In my hand is a 10 foot of cable. Thats crazy cool! I for one like having less to carry.
With the MiCon- 2 connector I can plug the Rode Lavalier directly into the GH4. The Rode lav only needs 1v of power and that works just fine with the GH4. If you want to use a different lav make sure it doesn’t require phantom power or you will have to use an external device power it and that defeats the purpose of keeping this lean and mean. Mics also have noise so use a good quality mic and you will have less of it. Below is the test I did with the Rode Lavalier plugged straight into the GH4. I then Swapped out the end to the MiCon-5 XLR and recorded with the C100.
- GH4 – 200 Mbs – Linear PCM, 16 bit big-endian signed integer, 2 channels, 48000 Hz
- C100 – AVCHD – Linear PCM, 16 bit big-endian signed integer, 48000 Hz, Stereo (L R)
As you can see the audio recorded is identical only the C100 records audio in stereo and the GH4 dual mono.
Finally! The test results below. Put on a nice set of headphones to really hear my amazing voice. Sorry I’m not available for voiceover work.
I had to adjust the level in post to match the output level of both recordings. The GH4 had a little higher record level and since I couldn’t bring it down anymore than -12 db thats the best I can get without adding an external interface unit. The audio recorded just fine and I had no clipping issues.

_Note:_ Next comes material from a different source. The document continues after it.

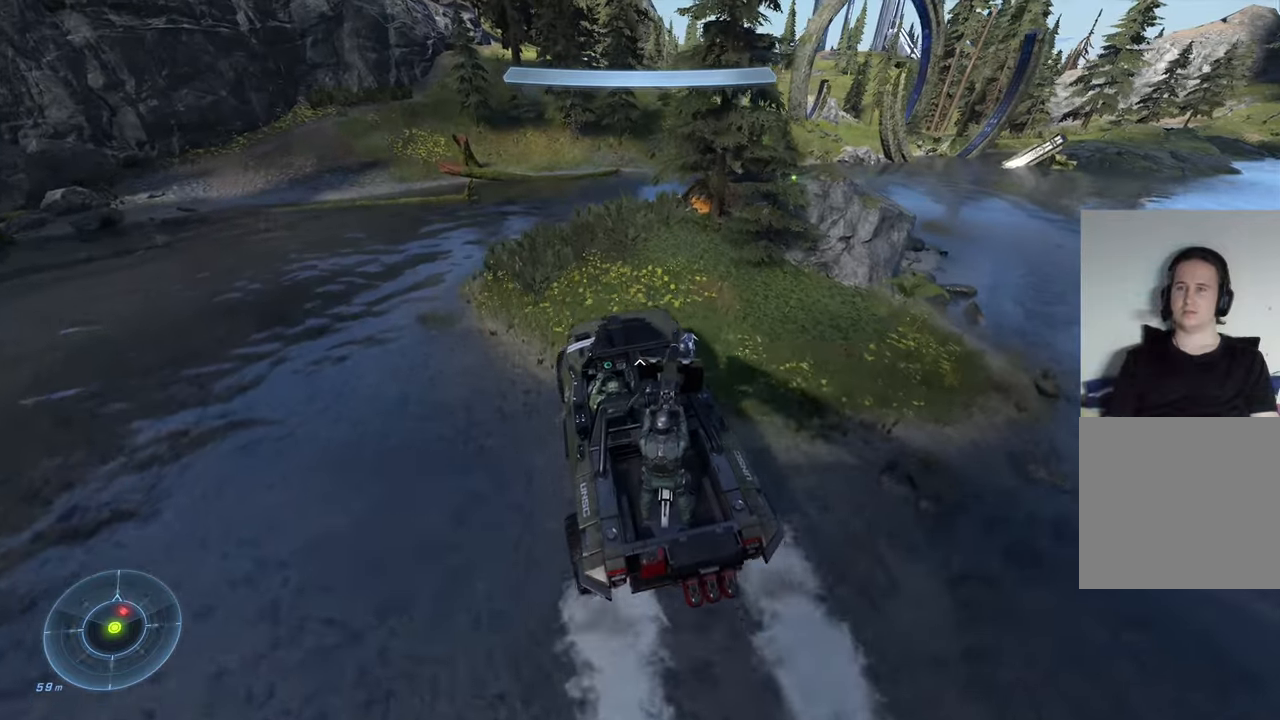
{"buttons": [], "left_stick": "center", "right_stick": "right", "events": [[134, "right_stick", "right"]]}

The C100 was also set to manual and I dialed it in. The GH4 recorded in dual mono and the C100 in stereo due to the AVCHD codec. I added a channel fill to the C100 so the two channels have audio. They sound amazingly similar and I have to admit I was surprised by how well the preamps performed in the GH4. This gives me the confidence in using the GH4 internal audio with a high quality lav like the Rode Lavalier. I really don’t see much of a negative trade off here, but I know many swear by dual recording and if that work flow works best for you have at it. For me this a great way to simplify my workflow when I want to use the GH4 for more than just a B-camera.

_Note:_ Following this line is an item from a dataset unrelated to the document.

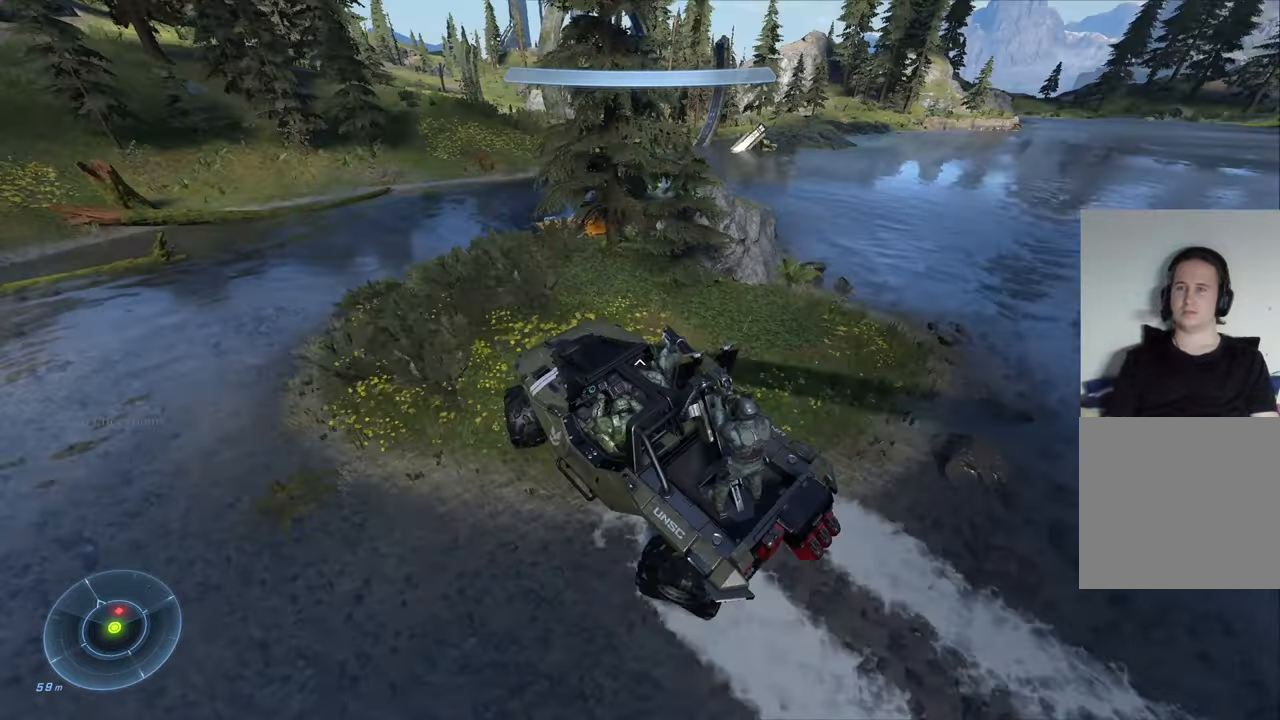
{"buttons": [], "left_stick": "center", "right_stick": "center", "events": [[84, "left_stick", "up-left"], [150, "right_stick", "center"], [250, "left_stick", "center"]]}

Here is more info on the Rode Lavalier system. One thing you need to know is the kit doesn’t come with a connector. You have to buy one separate. Since the lav has several options I guess thats a good thing. I ended up buying four different ends. It’s a lot of adapters but I can now use the Rode Lavalier on all my cameras and audio devices.
- discrete – minimal appearance condenser mic with low self noise
- Omni-directional polar pattern
- Frequency: 60Hz – 18kHz
- Includes: mini-furry for high wind protection, cable management clips and water resistant case
- 5 year warranty
- Designed to connect to a standard 3.5mm stereo minijack
- Seamlessly connect to the RØDE PinMic and Lavalier microphones
This Hosa 3.5 dual mono splitter will allow you to add a second mic. It splits the stereo channel so you can have a shotgun on the left channel and a lav on the other or two separate lavs. Pretty neat setup for the budget minded filmmaker. I hope this review of the Rode Lavalier and the test of how well the GH4 performs recording audio internally helps you. It did surprise me and I look forward to just plugging a good quality mic in and shooting away.